Do you think the furnace/boiler are original?
That $1.2M home may have had $400k of renovation work in the last decade, depending on how much was done all at once. My point was that "reasonable care" involves a lot of 5-figure projects over the years, or a giant 6-figure project per lifetime.
Cars and houses have different useful lives, but neither is forever.. and neither can get by without significant maintenance cost after a certain point.
I think we will see more baby boomer houses go on the market which are near full teardown as the remaining value is the land only.
Not sure if you've lived in wood framed SFH, but stuff built in the 40s-70s really shows its age now.
Lots of $10k-50k costs that start to creep in as you need to replace roof every 10-20 years, wooden siding/shingles (10-20 years), all the windows (20 years?), boiler/furnace (20 years), central air (20 years maybe), etc. If you need to replace hardwood flooring could be $20k.
My parents have well water and even though it's treated, after 50 years if you were doing a gut renovation you'd probably replace all the pipes. Could switch to city water but thats about $50k.
The masonry on their chimney just cracked and a baseball sized chunk fell on the deck, I dunno $5k. Speaking of the deck, it needs to be torn down and replaced.. $10-20k.
Did I mention their home is worth like $300k on Zillow? These things don't go all at once, but they start to hit more and more often past a certain point.
And this is before the era of particleboard pre-fab construction which I'd imagine will breakdown faster.
Everything you say is so profoundly alien to my house experience that I'm not sure how to relate.
If you are replacing major structures of the house every 10-20 years, something is wrong. That is not normal.

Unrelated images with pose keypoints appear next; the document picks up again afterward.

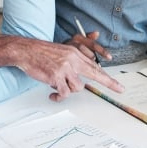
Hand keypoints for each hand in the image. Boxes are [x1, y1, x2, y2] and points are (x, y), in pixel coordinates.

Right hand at [0, 36, 123, 101]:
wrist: (27, 51)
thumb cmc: (43, 53)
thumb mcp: (62, 52)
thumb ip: (74, 61)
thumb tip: (83, 76)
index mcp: (75, 54)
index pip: (95, 67)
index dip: (108, 78)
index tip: (119, 87)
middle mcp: (72, 60)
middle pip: (94, 75)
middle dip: (108, 83)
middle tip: (119, 89)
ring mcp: (64, 68)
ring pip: (77, 88)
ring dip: (68, 90)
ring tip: (58, 87)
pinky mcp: (56, 77)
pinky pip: (64, 93)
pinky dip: (58, 96)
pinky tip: (52, 94)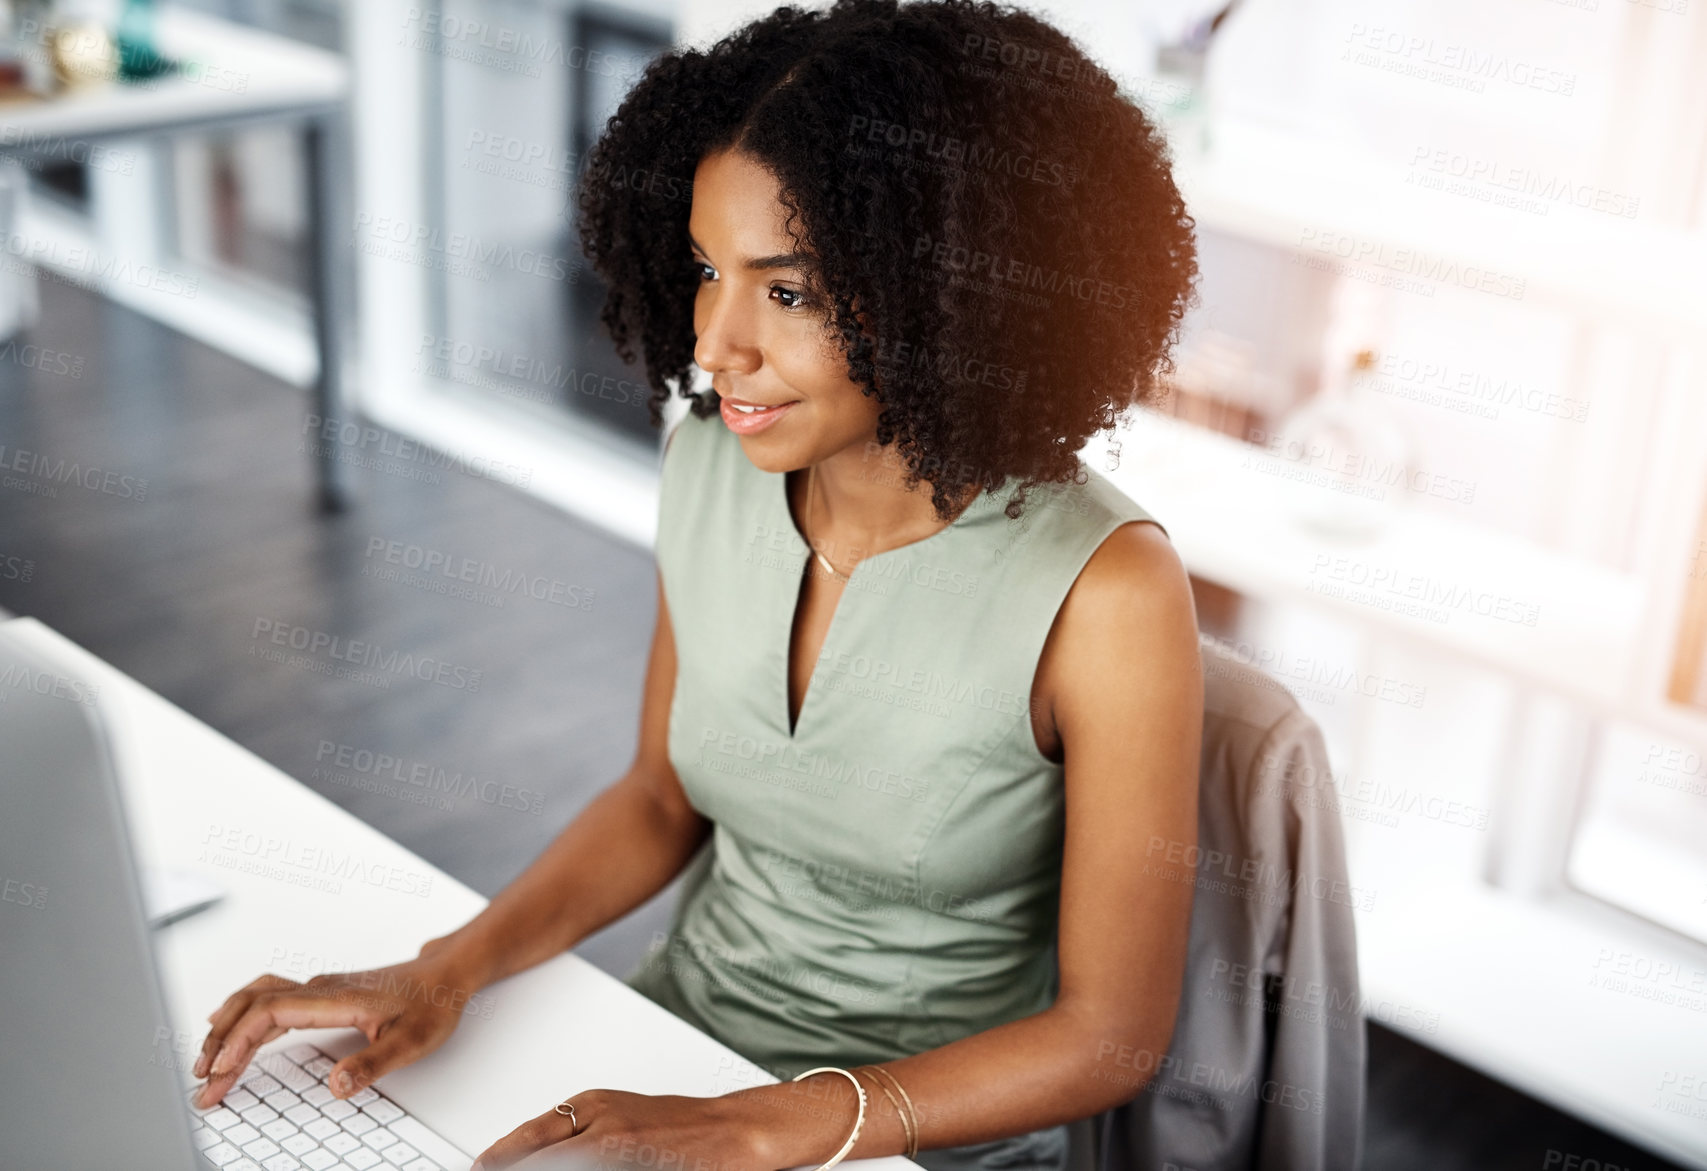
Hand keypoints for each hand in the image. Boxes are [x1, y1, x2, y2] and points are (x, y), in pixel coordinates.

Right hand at [191, 951, 477, 1108]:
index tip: (219, 1073)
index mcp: (335, 999)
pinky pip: (269, 1000)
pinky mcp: (322, 995)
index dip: (238, 1042)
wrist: (448, 974)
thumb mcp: (412, 1041)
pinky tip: (231, 1030)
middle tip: (200, 1081)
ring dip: (227, 1027)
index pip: (269, 1013)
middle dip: (220, 1041)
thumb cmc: (433, 1004)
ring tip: (206, 1063)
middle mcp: (320, 989)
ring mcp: (319, 989)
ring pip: (257, 999)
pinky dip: (243, 1017)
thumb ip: (373, 1065)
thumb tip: (335, 1087)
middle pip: (252, 1005)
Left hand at [471, 1089, 769, 1170]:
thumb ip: (574, 1134)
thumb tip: (525, 1155)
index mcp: (590, 1106)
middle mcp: (598, 1124)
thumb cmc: (676, 1126)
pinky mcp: (635, 1164)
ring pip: (559, 1165)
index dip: (495, 1161)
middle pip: (535, 1157)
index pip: (524, 1139)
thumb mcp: (617, 1116)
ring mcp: (617, 1148)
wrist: (732, 1130)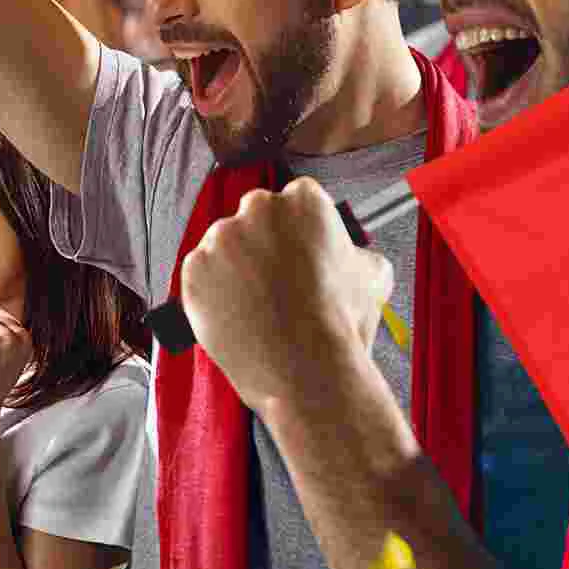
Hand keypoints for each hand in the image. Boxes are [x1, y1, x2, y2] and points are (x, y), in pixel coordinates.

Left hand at [179, 178, 393, 415]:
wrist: (305, 368)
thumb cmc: (339, 324)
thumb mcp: (374, 277)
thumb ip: (357, 254)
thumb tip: (354, 260)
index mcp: (303, 200)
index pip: (297, 201)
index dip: (301, 232)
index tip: (301, 253)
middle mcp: (257, 209)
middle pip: (257, 219)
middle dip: (265, 244)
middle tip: (279, 282)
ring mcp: (220, 239)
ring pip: (225, 247)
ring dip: (237, 268)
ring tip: (259, 305)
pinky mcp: (194, 270)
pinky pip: (201, 275)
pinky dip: (213, 293)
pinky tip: (238, 314)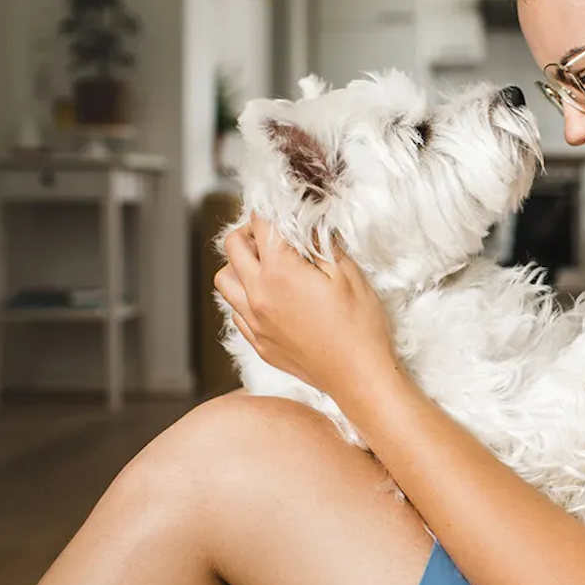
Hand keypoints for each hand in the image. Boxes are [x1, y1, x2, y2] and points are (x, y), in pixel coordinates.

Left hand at [214, 214, 398, 395]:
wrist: (359, 377)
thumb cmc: (360, 327)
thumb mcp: (348, 274)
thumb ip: (322, 243)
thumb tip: (308, 223)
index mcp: (280, 272)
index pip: (262, 224)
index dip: (273, 209)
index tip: (286, 207)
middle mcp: (258, 295)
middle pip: (233, 246)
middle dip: (251, 231)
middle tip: (275, 232)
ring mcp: (254, 321)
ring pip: (224, 280)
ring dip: (239, 264)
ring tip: (266, 264)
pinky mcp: (259, 342)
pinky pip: (235, 311)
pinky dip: (245, 296)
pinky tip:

The house I grew up in is turning a century in a few years, and nothing about it suggests it isn't good to go another century at least. Original windows, who replaces windows every 20 years? Why?
Multiple friends live in houses their grandparents or great-grandparents built, those are well over a century. Perfectly comparable (in valuation) to new ones built a block away. And that's why houses won't depreciate in the timescale of a human lifetime.
> The house I grew up in is turning a century in a few years, and nothing about it suggests it isn't good to go another century at least. Original windows, who replaces windows every 20 years? Why?
Modern windows leak their argon out eventually. The break-even for replacing them is bad, but home comfort in rooms with many windows is greatly improved in cold climates with top-end triple pane windows.
If something goes up faster than GDP, it's a good investment, but less affordable over time, etc.